1 bunch organic lacinato/tuscan kale 
1 cup organic apples
2 stalks organic celery
1/2 cup raw walnuts
1/4 cup raw pumpkin seeds
1/4 cup dried cranberries
2 tablespoons extra virgin olive oil
1 tablespoon lemon juice
1 tablespoon apple cider vinegar
dash salt

1/2 avocado
1/4 cup raw cashews
1/4 cup water
1 tablespoon lemon juice
1 tablespoon apple cider vinegar
splash extra virgin olive oil

Note: I recommend organic where possible for all ingredients, especially the apples and celery which are part of the Dirty Dozen. but of course, if this is not possible, feel free to substitute non-organic fruits and veggies.

After giving the kale leaves a good wash, prepare the kale by removing the thick stem. Then chop or tear the kale into very small pieces in a large bowl. I prefer to roll up a few leaves tightly into a small roll, then cut these into small pieces (a chiffonade of sorts). Add the apple cider vinegar, olive oil, salt, and lemon juice. Mix well and let marinade for about 15 minutes, which in conjunction with the small little pieces, will make it tender.

While waiting for the kale to tenderize, wash and chop the celery and apples into small pieces and add to a separate bowl. If using organic apples, there’s no need to peel the apples. Add the walnuts, apples, dried cranberries and pumpkin seeds to the chopped apples and celery.

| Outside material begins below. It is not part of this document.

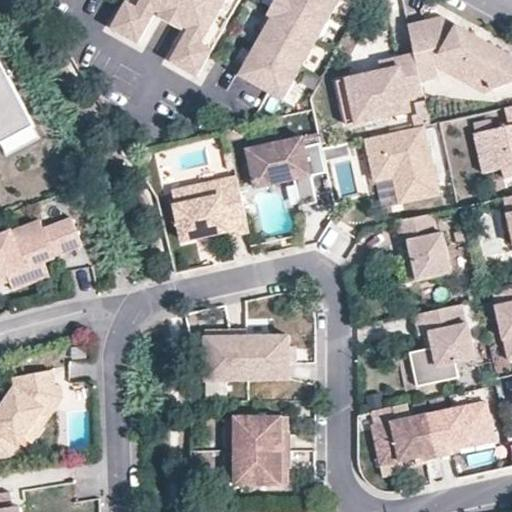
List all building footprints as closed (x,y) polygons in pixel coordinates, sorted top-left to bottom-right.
[(127,0),(112,27),(139,42),(156,12),(189,30),(171,61),(197,76),(240,0),(127,0)] [(240,76),(284,100),(340,0),(277,0),(269,15),(273,18),(240,76)] [(473,34),(442,17),(409,24),(415,55),(421,81),(440,77),(435,57),(443,55),(490,82),(493,89),(511,81),(511,56),(488,43),(484,49),(469,41),(473,34)] [(488,43),(473,34),(469,41),(484,49),(488,43)] [(0,52),(0,76),(2,81),(10,77),(13,76),(0,52)] [(421,81),(415,55),(399,58),(401,68),(358,77),(368,121),(411,112),(409,99),(424,96),(421,81)] [(487,92),(493,89),(490,82),(443,55),(435,57),(437,64),(487,92)] [(401,68),(399,58),(383,62),(385,71),(401,68)] [(0,145),(1,145),(34,127),(36,126),(10,77),(2,81),(0,76),(0,145)] [(368,121),(358,77),(338,82),(348,126),(368,121)] [(511,106),(507,108),(511,126),(476,134),(485,174),(504,170),(506,180),(511,178),(511,106)] [(277,133),(279,143),(248,150),(256,189),(293,181),(299,207),(318,203),(312,176),(327,173),(317,124),(277,133)] [(440,194),(424,126),(366,139),(375,181),(394,177),(400,203),(440,194)] [(34,127),(1,145),(7,156),(40,138),(34,127)] [(400,203),(394,177),(375,181),(381,207),(400,203)] [(250,232),(238,178),(173,192),(184,241),(229,231),(230,236),(250,232)] [(453,274),(444,233),(438,234),(433,214),(396,222),(402,244),(409,242),(418,281),(453,274)] [(83,246),(72,217),(44,228),(41,220),(0,235),(0,277),(8,274),(11,280),(14,290),(31,283),(50,276),(45,261),(55,258),(55,256),(83,246)] [(0,284),(11,280),(8,274),(0,277),(0,284)] [(511,286),(494,290),(510,361),(511,360),(511,286)] [(477,358),(469,324),(467,324),(463,305),(417,315),(421,335),(426,334),(432,332),(435,347),(412,352),(419,385),(457,378),(455,362),(477,358)] [(291,381),(291,337),(248,338),(248,331),(231,332),(231,337),(207,337),(207,381),(291,381)] [(435,347),(432,332),(426,334),(428,348),(435,347)] [(46,420),(37,415),(42,406),(40,389),(55,386),(54,385),(52,370),(12,378),(15,388),(0,414),(0,459),(13,458),(24,438),(33,442),(46,420)] [(46,420),(62,396),(60,384),(54,385),(55,386),(40,389),(42,406),(37,415),(46,420)] [(486,402),(430,415),(439,458),(454,455),(453,451),(476,446),(474,437),(493,432),(486,402)] [(430,415),(373,427),(379,457),(399,453),(401,462),(424,457),(425,461),(439,458),(430,415)] [(288,417),(235,417),(235,420),(236,484),(235,487),(288,487),(288,469),(291,469),(290,452),(290,435),(288,435),(288,417)] [(495,441),(493,432),(474,437),(476,446),(495,441)] [(401,462),(399,453),(379,457),(381,467),(401,462)] [(11,491),(0,493),(0,509),(14,507),(11,491)]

Now you can make the dressing. Instead of mayonnaise, we’re going to make a healthy avocado based dressing. First, add the cashews and water into a chopper (I use the chopper that came with my immersion blender, but any sort of blender should do) and mix until smooth. Then add in 1/2 an avocado, lemon juice, apple cider vinegar and a splash of olive oil. Blend again until smooth. Add a little extra water if needed at any point along the way to get the consistency you desire. When I make this, the dressing is relatively thick rather than runny.

By now, the kale should be almost ready. Once it has set for 15 minutes, you can now mix the dressing into the kale, using as much or little as you like to lightly coat the kale leaves. Top with the fruit, celery, nuts and seeds.


2 thoughts on “Kale Waldorf Salad

  1. Pingback: Lighten Up: 15 MORE Salad Recipes to Lighten Up January | Food Bloggers of Canada

  2. I love how you gave me the rundown of the original Waldorf because I’m totally fascinated by that type of stuff. I recently found lacinato kale in my town and was so excited! …but then they replaced it with a curly purple variety lol. Great recipe. And the avocado/cashew dressing––so creamy!